▸ **Work item**
Lay out the lines below as a Markdown table with the columns Row and Line. Give each line its row number and leave out blank lines.

BEGIN

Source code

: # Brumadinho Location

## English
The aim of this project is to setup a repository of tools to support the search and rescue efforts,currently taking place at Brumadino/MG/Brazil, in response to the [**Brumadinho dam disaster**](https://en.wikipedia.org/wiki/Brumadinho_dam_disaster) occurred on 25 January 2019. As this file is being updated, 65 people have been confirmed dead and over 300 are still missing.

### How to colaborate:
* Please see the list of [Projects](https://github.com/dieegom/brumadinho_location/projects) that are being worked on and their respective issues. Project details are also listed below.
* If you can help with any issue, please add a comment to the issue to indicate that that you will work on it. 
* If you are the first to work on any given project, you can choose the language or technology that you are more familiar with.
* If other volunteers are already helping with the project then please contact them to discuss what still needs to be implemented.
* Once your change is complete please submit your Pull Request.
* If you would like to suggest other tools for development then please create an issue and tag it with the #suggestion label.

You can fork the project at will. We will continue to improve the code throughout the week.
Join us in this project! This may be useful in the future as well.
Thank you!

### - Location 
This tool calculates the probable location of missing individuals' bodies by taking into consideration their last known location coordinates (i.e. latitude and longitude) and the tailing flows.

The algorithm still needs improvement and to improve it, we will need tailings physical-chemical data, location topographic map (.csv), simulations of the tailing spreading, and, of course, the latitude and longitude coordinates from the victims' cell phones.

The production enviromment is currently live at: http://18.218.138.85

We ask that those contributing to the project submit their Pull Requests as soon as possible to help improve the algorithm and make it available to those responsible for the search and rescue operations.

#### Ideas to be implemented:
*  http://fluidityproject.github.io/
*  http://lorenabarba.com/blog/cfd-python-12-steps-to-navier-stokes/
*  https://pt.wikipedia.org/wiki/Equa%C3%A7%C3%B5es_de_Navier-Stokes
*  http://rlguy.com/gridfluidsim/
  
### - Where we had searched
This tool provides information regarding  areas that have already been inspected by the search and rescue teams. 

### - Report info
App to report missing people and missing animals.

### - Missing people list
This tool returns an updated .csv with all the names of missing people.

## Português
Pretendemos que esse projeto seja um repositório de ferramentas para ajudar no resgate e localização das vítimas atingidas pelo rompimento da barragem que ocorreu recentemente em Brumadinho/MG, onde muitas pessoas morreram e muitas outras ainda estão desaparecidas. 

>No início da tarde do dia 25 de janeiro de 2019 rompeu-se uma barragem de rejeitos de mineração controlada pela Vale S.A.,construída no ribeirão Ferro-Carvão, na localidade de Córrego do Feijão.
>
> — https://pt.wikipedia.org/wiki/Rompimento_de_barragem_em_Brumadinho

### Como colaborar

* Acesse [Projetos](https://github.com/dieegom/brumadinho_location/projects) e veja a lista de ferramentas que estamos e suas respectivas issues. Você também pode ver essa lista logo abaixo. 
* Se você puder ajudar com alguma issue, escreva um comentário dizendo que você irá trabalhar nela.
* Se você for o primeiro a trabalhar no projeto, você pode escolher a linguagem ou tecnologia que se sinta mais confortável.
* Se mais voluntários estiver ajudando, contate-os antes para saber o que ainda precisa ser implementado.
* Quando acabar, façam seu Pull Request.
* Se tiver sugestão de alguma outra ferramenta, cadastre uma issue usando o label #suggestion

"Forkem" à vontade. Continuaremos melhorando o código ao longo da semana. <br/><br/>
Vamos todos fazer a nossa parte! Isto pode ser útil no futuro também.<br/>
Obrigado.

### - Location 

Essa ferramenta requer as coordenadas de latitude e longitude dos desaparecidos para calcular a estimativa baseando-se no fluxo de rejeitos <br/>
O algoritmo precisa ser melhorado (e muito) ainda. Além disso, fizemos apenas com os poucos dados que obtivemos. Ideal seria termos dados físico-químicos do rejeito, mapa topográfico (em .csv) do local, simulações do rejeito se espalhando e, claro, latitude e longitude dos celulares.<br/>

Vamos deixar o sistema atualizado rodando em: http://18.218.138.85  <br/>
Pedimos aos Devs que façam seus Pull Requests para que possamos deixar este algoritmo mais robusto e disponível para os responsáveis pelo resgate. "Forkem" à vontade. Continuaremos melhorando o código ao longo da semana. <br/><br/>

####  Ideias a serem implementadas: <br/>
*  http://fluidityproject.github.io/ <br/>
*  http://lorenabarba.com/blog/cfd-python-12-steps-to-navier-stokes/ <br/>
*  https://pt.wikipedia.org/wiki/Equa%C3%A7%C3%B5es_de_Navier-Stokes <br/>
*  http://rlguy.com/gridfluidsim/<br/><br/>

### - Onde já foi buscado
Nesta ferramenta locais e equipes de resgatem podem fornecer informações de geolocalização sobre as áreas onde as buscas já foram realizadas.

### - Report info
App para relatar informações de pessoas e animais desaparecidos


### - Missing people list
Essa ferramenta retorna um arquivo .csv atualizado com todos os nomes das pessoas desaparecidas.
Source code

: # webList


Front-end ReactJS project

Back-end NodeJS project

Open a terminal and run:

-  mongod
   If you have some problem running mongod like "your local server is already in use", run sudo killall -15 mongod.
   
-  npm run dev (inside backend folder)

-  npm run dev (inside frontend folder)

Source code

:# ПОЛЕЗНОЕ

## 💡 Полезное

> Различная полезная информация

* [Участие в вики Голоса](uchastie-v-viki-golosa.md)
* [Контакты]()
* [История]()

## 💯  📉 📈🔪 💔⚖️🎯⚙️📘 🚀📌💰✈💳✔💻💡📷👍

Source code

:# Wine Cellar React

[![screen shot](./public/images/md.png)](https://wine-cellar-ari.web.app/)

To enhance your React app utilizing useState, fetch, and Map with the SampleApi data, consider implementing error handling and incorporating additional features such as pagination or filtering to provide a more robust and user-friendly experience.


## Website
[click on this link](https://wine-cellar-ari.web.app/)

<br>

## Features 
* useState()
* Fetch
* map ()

END

▸ **Exercise output**
| Row | Line |
|---|---|
| 1 | Source code |
| 2 | : # Brumadinho Location |
| 3 | ## English |
| 4 | The aim of this project is to setup a repository of tools to support the search and rescue efforts,currently taking place at Brumadino/MG/Brazil, in response to the [**Brumadinho dam disaster**](https://en.wikipedia.org/wiki/Brumadinho_dam_disaster) occurred on 25 January 2019. As this file is being updated, 65 people have been confirmed dead and over 300 are still missing. |
| 5 | ### How to colaborate: |
| 6 | * Please see the list of [Projects](https://github.com/dieegom/brumadinho_location/projects) that are being worked on and their respective issues. Project details are also listed below. |
| 7 | * If you can help with any issue, please add a comment to the issue to indicate that that you will work on it.  |
| 8 | * If you are the first to work on any given project, you can choose the language or technology that you are more familiar with. |
| 9 | * If other volunteers are already helping with the project then please contact them to discuss what still needs to be implemented. |
| 10 | * Once your change is complete please submit your Pull Request. |
| 11 | * If you would like to suggest other tools for development then please create an issue and tag it with the #suggestion label. |
| 12 | You can fork the project at will. We will continue to improve the code throughout the week. |
| 13 | Join us in this project! This may be useful in the future as well. |
| 14 | Thank you! |
| 15 | ### - Location  |
| 16 | This tool calculates the probable location of missing individuals' bodies by taking into consideration their last known location coordinates (i.e. latitude and longitude) and the tailing flows. |
| 17 | The algorithm still needs improvement and to improve it, we will need tailings physical-chemical data, location topographic map (.csv), simulations of the tailing spreading, and, of course, the latitude and longitude coordinates from the victims' cell phones. |
| 18 | The production enviromment is currently live at: http://18.218.138.85 |
| 19 | We ask that those contributing to the project submit their Pull Requests as soon as possible to help improve the algorithm and make it available to those responsible for the search and rescue operations. |
| 20 | #### Ideas to be implemented: |
| 21 | *  http://fluidityproject.github.io/ |
| 22 | *  http://lorenabarba.com/blog/cfd-python-12-steps-to-navier-stokes/ |
| 23 | *  https://pt.wikipedia.org/wiki/Equa%C3%A7%C3%B5es_de_Navier-Stokes |
| 24 | *  http://rlguy.com/gridfluidsim/ |
| 25 | ### - Where we had searched |
| 26 | This tool provides information regarding  areas that have already been inspected by the search and rescue teams.  |
| 27 | ### - Report info |
| 28 | App to report missing people and missing animals. |
| 29 | ### - Missing people list |
| 30 | This tool returns an updated .csv with all the names of missing people. |
| 31 | ## Português |
| 32 | Pretendemos que esse projeto seja um repositório de ferramentas para ajudar no resgate e localização das vítimas atingidas pelo rompimento da barragem que ocorreu recentemente em Brumadinho/MG, onde muitas pessoas morreram e muitas outras ainda estão desaparecidas.  |
| 33 | >No início da tarde do dia 25 de janeiro de 2019 rompeu-se uma barragem de rejeitos de mineração controlada pela Vale S.A.,construída no ribeirão Ferro-Carvão, na localidade de Córrego do Feijão. |
| 34 | > |
| 35 | > — https://pt.wikipedia.org/wiki/Rompimento_de_barragem_em_Brumadinho |
| 36 | ### Como colaborar |
| 37 | * Acesse [Projetos](https://github.com/dieegom/brumadinho_location/projects) e veja a lista de ferramentas que estamos e suas respectivas issues. Você também pode ver essa lista logo abaixo.  |
| 38 | * Se você puder ajudar com alguma issue, escreva um comentário dizendo que você irá trabalhar nela. |
| 39 | * Se você for o primeiro a trabalhar no projeto, você pode escolher a linguagem ou tecnologia que se sinta mais confortável. |
| 40 | * Se mais voluntários estiver ajudando, contate-os antes para saber o que ainda precisa ser implementado. |
| 41 | * Quando acabar, façam seu Pull Request. |
| 42 | * Se tiver sugestão de alguma outra ferramenta, cadastre uma issue usando o label #suggestion |
| 43 | "Forkem" à vontade. Continuaremos melhorando o código ao longo da semana. <br/><br/> |
| 44 | Vamos todos fazer a nossa parte! Isto pode ser útil no futuro também.<br/> |
| 45 | Obrigado. |
| 46 | ### - Location  |
| 47 | Essa ferramenta requer as coordenadas de latitude e longitude dos desaparecidos para calcular a estimativa baseando-se no fluxo de rejeitos <br/> |
| 48 | O algoritmo precisa ser melhorado (e muito) ainda. Além disso, fizemos apenas com os poucos dados que obtivemos. Ideal seria termos dados físico-químicos do rejeito, mapa topográfico (em .csv) do local, simulações do rejeito se espalhando e, claro, latitude e longitude dos celulares.<br/> |
| 49 | Vamos deixar o sistema atualizado rodando em: http://18.218.138.85  <br/> |
| 50 | Pedimos aos Devs que façam seus Pull Requests para que possamos deixar este algoritmo mais robusto e disponível para os responsáveis pelo resgate. "Forkem" à vontade. Continuaremos melhorando o código ao longo da semana. <br/><br/> |
| 51 | ####  Ideias a serem implementadas: <br/> |
| 52 | *  http://fluidityproject.github.io/ <br/> |
| 53 | *  http://lorenabarba.com/blog/cfd-python-12-steps-to-navier-stokes/ <br/> |
| 54 | *  https://pt.wikipedia.org/wiki/Equa%C3%A7%C3%B5es_de_Navier-Stokes <br/> |
| 55 | *  http://rlguy.com/gridfluidsim/<br/><br/> |
| 56 | ### - Onde já foi buscado |
| 57 | Nesta ferramenta locais e equipes de resgatem podem fornecer informações de geolocalização sobre as áreas onde as buscas já foram realizadas. |
| 58 | ### - Report info |
| 59 | App para relatar informações de pessoas e animais desaparecidos |
| 60 | ### - Missing people list |
| 61 | Essa ferramenta retorna um arquivo .csv atualizado com todos os nomes das pessoas desaparecidas. |
| 62 | Source code |
| 63 | : # webList |
| 64 | Front-end ReactJS project |
| 65 | Back-end NodeJS project |
| 66 | Open a terminal and run: |
| 67 | -  mongod |
| 68 |    If you have some problem running mongod like "your local server is already in use", run sudo killall -15 mongod. |
| 69 | -  npm run dev (inside backend folder) |
| 70 | -  npm run dev (inside frontend folder) |
| 71 | Source code |
| 72 | :# ПОЛЕЗНОЕ |
| 73 | ## 💡 Полезное |
| 74 | > Различная полезная информация |
| 75 | * [Участие в вики Голоса](uchastie-v-viki-golosa.md) |
| 76 | * [Контакты]() |
| 77 | * [История]() |
| 78 | ## 💯  📉 📈🔪 💔⚖️🎯⚙️📘 🚀📌💰✈💳✔💻💡📷👍 |
| 79 | Source code |
| 80 | :# Wine Cellar React |
| 81 | [![screen shot](./public/images/md.png)](https://wine-cellar-ari.web.app/) |
| 82 | To enhance your React app utilizing useState, fetch, and Map with the SampleApi data, consider implementing error handling and incorporating additional features such as pagination or filtering to provide a more robust and user-friendly experience. |
| 83 | ## Website |
| 84 | [click on this link](https://wine-cellar-ari.web.app/) |
| 85 | <br> |
| 86 | ## Features  |
| 87 | * useState() |
| 88 | * Fetch |
| 89 | * map () |